API gets hit with 10,000 requests/second. Designed for 100/second. Database crashes. Service dies.

Rate limiting prevents this.

Why Rate Limiting#

Protect your service from:

  • Abusive clients (intentional or buggy)
  • Traffic spikes you can’t handle
  • DDoS attacks
  • Expensive operations draining resources

Without rate limiting, one bad client kills service for everyone.

Token Bucket Algorithm#

Bucket holds tokens. Each request consumes one token. Tokens refill at fixed rate.

Rules:

  • Bucket capacity: 100 tokens
  • Refill rate: 10 tokens/second
  • Request arrives: Check if token available. Yes? Consume token, allow request. No?
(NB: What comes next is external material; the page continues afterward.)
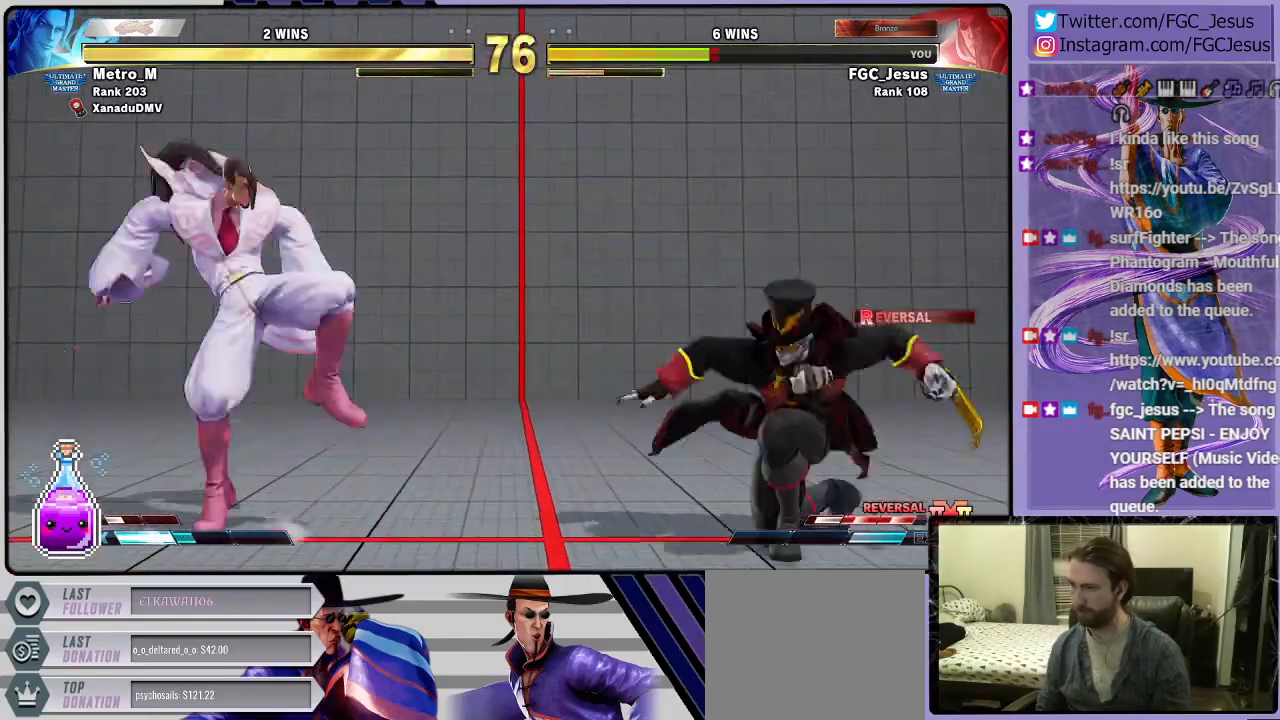
{"buttons": ["DPAD_DOWN", "DPAD_LEFT"], "left_stick": "center", "right_stick": "center", "events": []}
Reject.

Allows bursts (use all 100 tokens instantly) but enforces average rate over time.

public class TokenBucket {
    private final long capacity;
    private final long refillRate;  // tokens per second
    private long availableTokens;
    private long lastRefillTime;
    
    public TokenBucket(long capacity, long refillRate) {
        this.capacity = capacity;
        this.refillRate = refillRate;
        this.availableTokens = capacity;
        this.lastRefillTime = System.nanoTime();
    }
    
    public synchronized boolean allowRequest() {
        refill();
        
        if (availableTokens > 0) {
            availableTokens--;
            return true;
        }
        
        return false;  // Rate limited
    }
    
    private void refill() {
        long now = System.nanoTime();
        long timePassed = now - lastRefillTime;
        
        long tokensToAdd = (timePassed * refillRate) / 1_000_000_000L;
        
        if (tokensToAdd > 0) {
            availableTokens = Math.min(capacity, availableTokens + tokensToAdd);
            lastRefillTime = now;
        }
    }
}

Use when: You want to allow bursts. API can handle 100 req/sec sustained, but occasional spike to 500 req/sec is fine.
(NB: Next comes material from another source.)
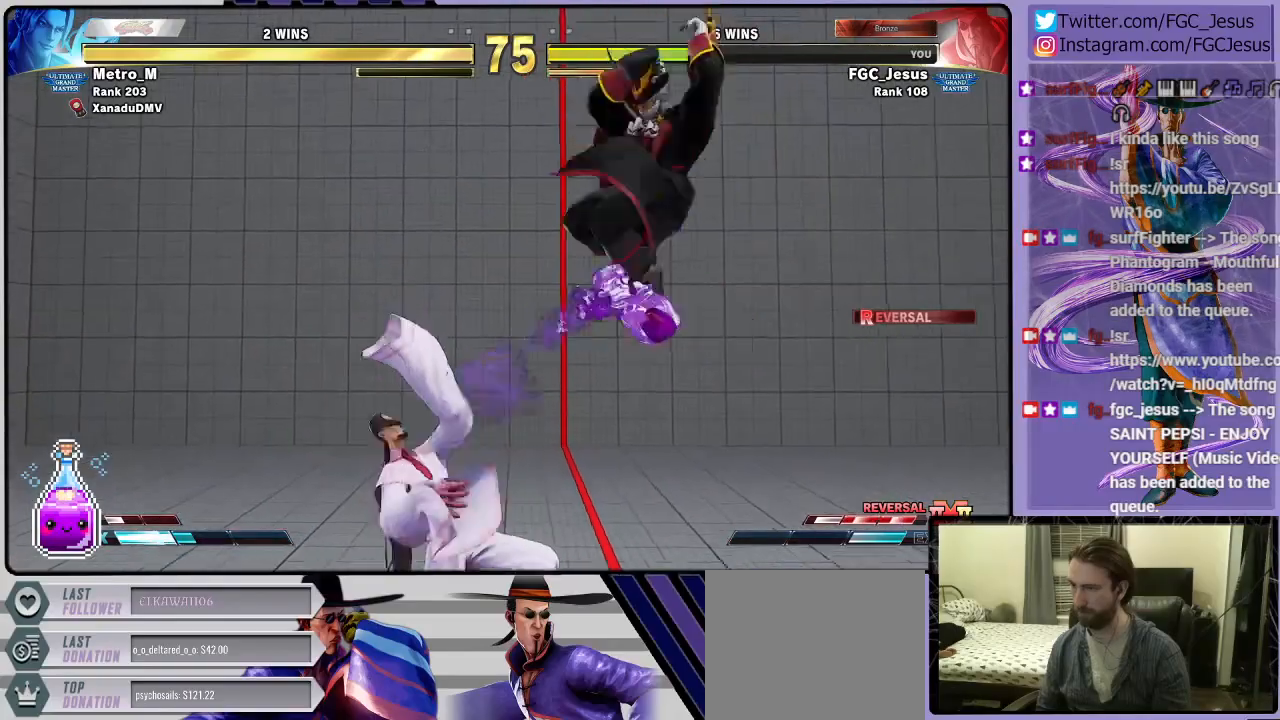
{"buttons": ["R2", "DPAD_DOWN", "DPAD_RIGHT"], "left_stick": "center", "right_stick": "center", "events": [[66, "DPAD_DOWN", "up"], [66, "DPAD_LEFT", "up"], [167, "DPAD_RIGHT", "down"], [233, "DPAD_DOWN", "down"], [233, "DPAD_RIGHT", "up"], [333, "DPAD_RIGHT", "down"], [367, "R2", "down"]]}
%%{init: {'theme':'base', 'themeVariables': { 'primaryColor':'#000000','primaryTextColor':'#00ff00','primaryBorderColor':'#00ff00','lineColor':'#00ff00','secondaryColor':'#000000','tertiaryColor':'#000000','noteBkgColor':'#000000','noteBorderColor':'#00ff00','noteTextColor':'#00ff00'}}}%% graph TD B[Token Bucket
Capacity: 100
Refill: 10/sec] R1[Request 1] --> B B --> C1{Token available?} C1 -->|Yes| A1[Allow
Tokens: 99] C1 -->|No| D1[Deny 429] R2[Request 2] --> B B --> C2{Token available?} C2 -->|Yes| A2[Allow
Tokens: 98] C2 -->|No| D2[Deny 429] T[Time passes
+1 second] --> B B --> RF[Refill +10 tokens
Tokens: 108 → capped at 100] style B fill:#000000,stroke:#00ff00,stroke-width:2px,color:#fff style A1 fill:#000000,stroke:#00ff00,stroke-width:2px,color:#fff style A2 fill:#000000,stroke:#00ff00,stroke-width:2px,color:#fff style D1 fill:#000000,stroke:#ff0000,stroke-width:2px,color:#fff style D2 fill:#000000,stroke:#ff0000,stroke-width:2px,color:#fff style RF fill:#000000,stroke:#00ff00,stroke-width:2px,color:#fff

Token bucket allows bursts up to capacity, refills at steady rate.

Leaky Bucket Algorithm#

Process requests at fixed rate, regardless of input rate. Excess requests queue or get rejected.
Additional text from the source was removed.